In other cases, the pancreatic tissue surrounding the small intestine causes a blockage that can make it difficult for a person to eat. Infants who are affected by annular pancreas may
- spit up more than normal
- be unable to drink enough formula or breast milk
Sometimes symptoms of annular pancreas do not develop until adulthood. When symptoms occur, they may include:
- fullness after eating
- nausea or vomiting
Your doctor will be able to diagnose annular pancreas. If you have symptoms of this disorder, your doctor will ask you about your health history, including underlying congenital problems that you have or had in the past. Your doctor may need to order several tests to confirm your diagnosis. Tests used to confirm a diagnosis of annular pancreas include:
- ultrasound of the abdomen
- X-ray of the abdomen
- computed tomography (CT) scan
- upper gastrointestinal (GI) series
- small bowel series
Your doctor may recommend surgery to bypass the pancreatic tissue. The goal of treatment is to remove the obstruction so that your small intestine can function normally. Typically, the pancreatic tissue cannot be removed from the duodenum. Destruction of the pancreatic tissue can cause damage to the pancreas.
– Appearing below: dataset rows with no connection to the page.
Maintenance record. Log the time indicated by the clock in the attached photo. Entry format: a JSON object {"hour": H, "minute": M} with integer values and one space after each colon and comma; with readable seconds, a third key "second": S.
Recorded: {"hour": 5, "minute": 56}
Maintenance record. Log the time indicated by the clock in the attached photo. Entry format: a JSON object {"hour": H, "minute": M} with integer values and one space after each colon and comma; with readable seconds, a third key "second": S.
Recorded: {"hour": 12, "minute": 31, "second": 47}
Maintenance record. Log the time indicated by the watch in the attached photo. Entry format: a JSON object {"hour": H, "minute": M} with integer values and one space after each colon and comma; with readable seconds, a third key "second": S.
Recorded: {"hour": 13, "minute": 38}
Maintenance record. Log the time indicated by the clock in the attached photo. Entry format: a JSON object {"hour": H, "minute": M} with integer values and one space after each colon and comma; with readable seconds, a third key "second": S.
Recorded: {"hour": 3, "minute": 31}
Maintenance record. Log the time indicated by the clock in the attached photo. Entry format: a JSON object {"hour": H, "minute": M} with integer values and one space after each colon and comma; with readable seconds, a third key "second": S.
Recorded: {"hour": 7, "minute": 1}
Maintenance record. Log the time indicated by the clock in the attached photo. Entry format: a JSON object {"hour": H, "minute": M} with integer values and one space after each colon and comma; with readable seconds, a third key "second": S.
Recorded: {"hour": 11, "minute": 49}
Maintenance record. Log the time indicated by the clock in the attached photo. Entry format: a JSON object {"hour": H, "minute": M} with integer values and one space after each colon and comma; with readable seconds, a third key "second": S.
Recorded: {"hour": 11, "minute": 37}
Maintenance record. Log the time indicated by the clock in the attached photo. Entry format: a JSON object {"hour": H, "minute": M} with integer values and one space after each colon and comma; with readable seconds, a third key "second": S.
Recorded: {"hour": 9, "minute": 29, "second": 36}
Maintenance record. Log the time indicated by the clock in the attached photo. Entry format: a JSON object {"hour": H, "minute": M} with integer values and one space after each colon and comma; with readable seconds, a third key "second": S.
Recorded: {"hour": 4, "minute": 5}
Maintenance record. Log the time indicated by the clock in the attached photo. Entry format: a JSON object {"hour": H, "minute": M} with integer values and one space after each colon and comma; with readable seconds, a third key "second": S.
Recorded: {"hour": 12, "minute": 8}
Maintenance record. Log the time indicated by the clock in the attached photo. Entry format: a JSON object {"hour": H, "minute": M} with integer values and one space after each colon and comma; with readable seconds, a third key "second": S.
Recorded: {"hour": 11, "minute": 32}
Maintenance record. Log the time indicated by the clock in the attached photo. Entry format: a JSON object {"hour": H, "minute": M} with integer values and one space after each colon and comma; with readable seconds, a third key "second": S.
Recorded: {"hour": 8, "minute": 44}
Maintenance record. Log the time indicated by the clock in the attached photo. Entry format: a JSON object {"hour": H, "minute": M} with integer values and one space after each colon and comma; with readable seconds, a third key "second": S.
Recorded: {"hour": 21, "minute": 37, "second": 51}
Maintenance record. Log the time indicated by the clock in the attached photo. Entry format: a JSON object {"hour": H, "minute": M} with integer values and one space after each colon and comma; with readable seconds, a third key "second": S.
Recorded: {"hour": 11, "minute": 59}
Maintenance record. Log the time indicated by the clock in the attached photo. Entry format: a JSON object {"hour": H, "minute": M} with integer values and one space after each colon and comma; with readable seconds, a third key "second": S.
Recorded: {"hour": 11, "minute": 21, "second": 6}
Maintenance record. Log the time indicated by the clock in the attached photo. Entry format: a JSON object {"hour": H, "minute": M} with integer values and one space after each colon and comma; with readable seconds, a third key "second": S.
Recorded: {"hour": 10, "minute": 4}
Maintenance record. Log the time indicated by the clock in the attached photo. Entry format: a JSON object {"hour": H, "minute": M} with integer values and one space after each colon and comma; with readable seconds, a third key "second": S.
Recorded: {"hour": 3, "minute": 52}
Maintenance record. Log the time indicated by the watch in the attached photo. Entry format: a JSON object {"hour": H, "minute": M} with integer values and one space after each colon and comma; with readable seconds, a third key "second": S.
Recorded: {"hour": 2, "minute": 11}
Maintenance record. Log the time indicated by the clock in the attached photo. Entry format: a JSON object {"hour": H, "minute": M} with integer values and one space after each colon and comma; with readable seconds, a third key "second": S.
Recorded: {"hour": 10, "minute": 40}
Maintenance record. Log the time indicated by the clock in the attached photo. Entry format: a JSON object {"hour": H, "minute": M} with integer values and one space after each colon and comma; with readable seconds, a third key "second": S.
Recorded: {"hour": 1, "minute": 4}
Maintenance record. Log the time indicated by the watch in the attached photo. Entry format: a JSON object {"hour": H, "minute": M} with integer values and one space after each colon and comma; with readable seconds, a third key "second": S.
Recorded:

Surgical options for annular pancreas include gastrojejunostomy or duodenojejunostomy. These procedures will require your doctor to cut the intestine at the site of the blockage and reconnect the two parts of the intestine in an area below the obstruction.
If you are diagnosed with annular pancreas, you will need surgery to correct the problem. Following surgery, your recovery and long-term outlook should be quite good. If you are diagnosed with annular pancreas as an adult, you’re at higher risk for complications from the disorder. Complications may include:
- obstructive jaundice—obstruction in the flow of bile
- pancreatitis—inflammation of the pancreas
- peptic ulcer—a defect in the lining of the stomach or the first part of the intestine
- perforation (hole) in the intestine
- peritonitis—inflammation of the tissue that lines the inner wall of the abdomen
In addition, adults who have annular pancreas have a higher risk for developing certain types of cancer, including biliary tract and pancreatic cancer.
You cannot prevent annular pancreas. The condition occurs due to genetic changes during fetal development. However, there are steps you can take to have a healthy pregnancy and a healthy baby:
- Maintain a healthy diet during pregnancy, including fruits, vegetables, and whole grains.
- See your doctor regularly for prenatal check-ups.
- Stop smoking or do not start smoking.
- Do not consume drugs that are not prescribed by your doctor or alcohol.